Что может быть хуже неизвестности, ожидания, когда не знаешь, быть тебе или не быть, жить или не жить, не знаешь, что ждет тебя через час, через два, три, пять, ждет через сутки? Надо было отвлечься, как-то занять себя, чтобы перемочь, переломить истому. Он прислушался – не слышно ли звуков вокруг, не слышно ли чего-нибудь такого, что раньше отсутствовало? Нет, не слышно. Лишь поскребыванье-шевеленье воды за обшивкой, беззвучный бег, движение туда-сюда водяного люда, рыб различных, да еще капающий гундосый плеск вытекающего из дизеля масла. И больше ничего. Значит, подмога еще не подошла. А может, она и вовсе не придет?
Он подумал о безоблачной волгоградской жизни своей, зацепился за мысль эту, начал размышлять о матери, беззаветной тихой труженице, что обихаживала, обстирывала, в красе содержала сына своего, готова была, если что, грудью наперед стать, коли сыну что угрожало, плакала над ним по ночам, когда все-таки не могла прикрыть и он являлся домой избитым…
А впрочем, кто в школьные годы не являлся домой с фингалом под глазом, в вечернюю пору светившим не хуже иного фонаря, кто не воровал огурцов с чужих огородов и не валился ниц, когда после налета на бахчу с парой арбузов под мышками пытался скрыться, а древний дед-сторож фукал вслед солью из доисторического арбалета? Если по тебе стреляют, надо точно выбирать момент, когда дед щелкает кремневым курком, высекая искру, иначе едкая рыбацкая соль может впиться в «пятую точку»… Все это у каждого из нас было… И у Ежова тоже.
Было у Ежова и другое. Например, однажды во время похода в Лысую балку пацан-пятиклассник из соседнего дома подорвался на старой мине. Ежов до сих пор помнит, каков вкус и запах у минного взрыва, как горяча, как страшна земляная рытвина, наполненная мальчишеской кровью.
После этого они больше не ходили в Лысую балку. Говорят, последнюю мину там убрали совсем недавно, когда тянули линию-высоковольтку.

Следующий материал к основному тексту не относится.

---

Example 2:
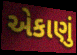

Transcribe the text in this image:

એકાણું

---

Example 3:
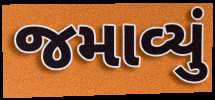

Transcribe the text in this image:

જમાવ્યું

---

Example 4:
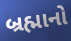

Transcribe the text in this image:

બ્રહ્માનો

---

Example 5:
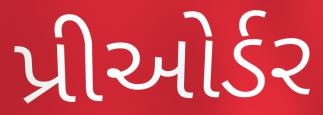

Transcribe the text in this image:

પ્રીઓર્ડર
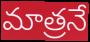
మాత్రనే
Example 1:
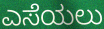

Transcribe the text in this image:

ಎಸೆಯಲು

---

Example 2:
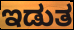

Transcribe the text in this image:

ಇಡುತ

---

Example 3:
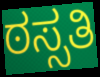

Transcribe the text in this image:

ಠಸ್ಸತಿ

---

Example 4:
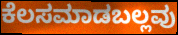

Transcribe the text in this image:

ಕೆಲಸಮಾಡಬಲ್ಲವು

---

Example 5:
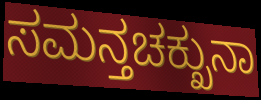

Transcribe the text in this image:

ಸಮನ್ತಚಕ್ಖುನಾ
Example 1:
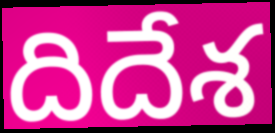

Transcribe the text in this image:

దిదేశ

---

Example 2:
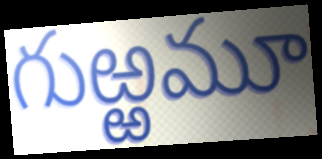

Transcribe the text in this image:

గుఱ్ఱమూ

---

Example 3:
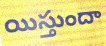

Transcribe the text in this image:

యిస్తుందా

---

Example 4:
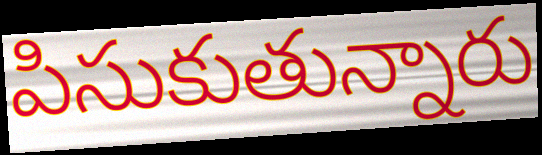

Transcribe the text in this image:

పిసుకుతున్నారు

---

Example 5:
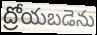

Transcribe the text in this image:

ద్రోయబడెను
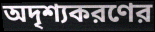
অদৃশ্যকরণের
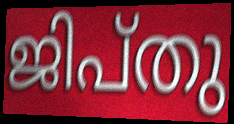
ജിപ്തു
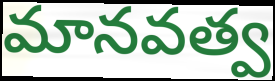
మానవత్వ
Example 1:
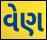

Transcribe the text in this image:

વેણ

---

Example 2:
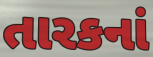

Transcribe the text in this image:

તારકનાં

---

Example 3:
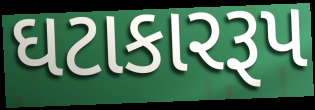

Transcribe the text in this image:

ઘટાકારરૂપ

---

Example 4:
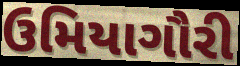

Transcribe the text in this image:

ઉમિયાગૌરી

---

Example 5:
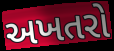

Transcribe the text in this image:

અખતરો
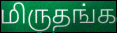
மிருதங்க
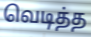
வெடித்த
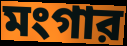
মংগার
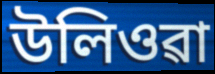
উলিওৱা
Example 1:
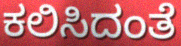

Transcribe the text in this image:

ಕಲಿಸಿದಂತೆ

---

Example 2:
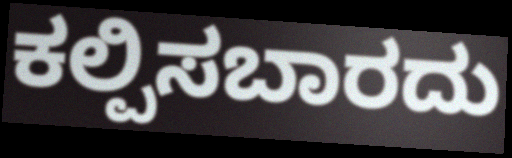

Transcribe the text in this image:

ಕಲ್ಪಿಸಬಾರದು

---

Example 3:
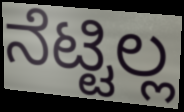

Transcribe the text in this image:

ನೆಟ್ಟಿಲ್ಲ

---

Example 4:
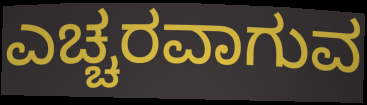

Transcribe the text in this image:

ಎಚ್ಚರವಾಗುವ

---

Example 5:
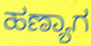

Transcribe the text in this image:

ಹಣ್ಯಾಗ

А как-то в одном старом заросшем окопе они нашли череп с потрясающе красивыми и чистыми зубами, – видно, молоденьким тот полегший солдат был, и никто не знал, чей это череп: наш или немецкий? Потом кто-то авторитетно заявил, будто был по меньшей мере известным на весь белый свет антропологом Герасимовым, что череп этот – немецкий… Во-первых, окоп, где был найден череп, имел одну свою сторону – ту, что смотрела на Волгу, – выше другой. Значит, тут накат, бруствер был, фрицы в этом окопе сидели, автоматными стволами в Волгу целили, не могли же наши, никак не могли к фрицам спиною сидеть. А во-вторых, уж больно ухоженными зубы у этого черепа были – вряд ли русский мужик или какой-нибудь деревенский паренек, который и рот-то чистил пальцем, намазав его мылом, мог иметь такие аристократические зубы. В общем, череп этот – немецкий. Довод подействовал, поэтому они славно поиграли тем черепом в футбол. Пока не появились двое рабочих, зачем-то пришедших сюда, и один из них, рыжий, небритый человек с сизоватым пористым шрамом над бровью, не вмешался в игру.

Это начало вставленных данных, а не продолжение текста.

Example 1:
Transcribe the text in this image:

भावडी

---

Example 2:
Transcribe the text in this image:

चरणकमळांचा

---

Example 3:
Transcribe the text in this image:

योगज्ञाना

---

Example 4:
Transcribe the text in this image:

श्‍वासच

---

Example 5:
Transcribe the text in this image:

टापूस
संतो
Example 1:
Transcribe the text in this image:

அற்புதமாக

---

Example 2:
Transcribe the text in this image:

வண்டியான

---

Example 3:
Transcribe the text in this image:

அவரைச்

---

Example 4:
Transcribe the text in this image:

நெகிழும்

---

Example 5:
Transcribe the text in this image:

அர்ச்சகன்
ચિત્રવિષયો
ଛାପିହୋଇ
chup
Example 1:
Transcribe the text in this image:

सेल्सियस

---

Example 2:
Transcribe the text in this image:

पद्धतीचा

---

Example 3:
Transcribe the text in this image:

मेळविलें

– Дураки! – кричал он, и шрам у него из сизого враз превратился в черно-пепельный, а лицо набрякло томатным соком, сделалось каленым, как кирпич. – Это ж вовсе не немец мог быть. А наш. Наш! Вы понимаете? Мы же брали эти траншеи, тут такие рукопашные случались, что все окопы сплошь трупами были забиты. Вы понимаете это, дураки?
Рабочие отняли у них череп, закопали в землю, сверху ноздристой сланцевой плиткой придавили – метка на всякий случай, может, хоронить еще придется.
– Г-гад Пчелинцев, ушел, – прошептал Ежов машинально, едва слышно, ощущая, какие твердые, непослушные, стылые губы у него. Он, пожалуй, только сейчас почувствовал, как холодно в залитом черной водой машинном отделении, знобко – суров климат на волжском дне, ничего не скажешь. – Ушел и до сих пор ни гугу. В чем дело? Почему ни одна с-сука в обшивку не стукнется?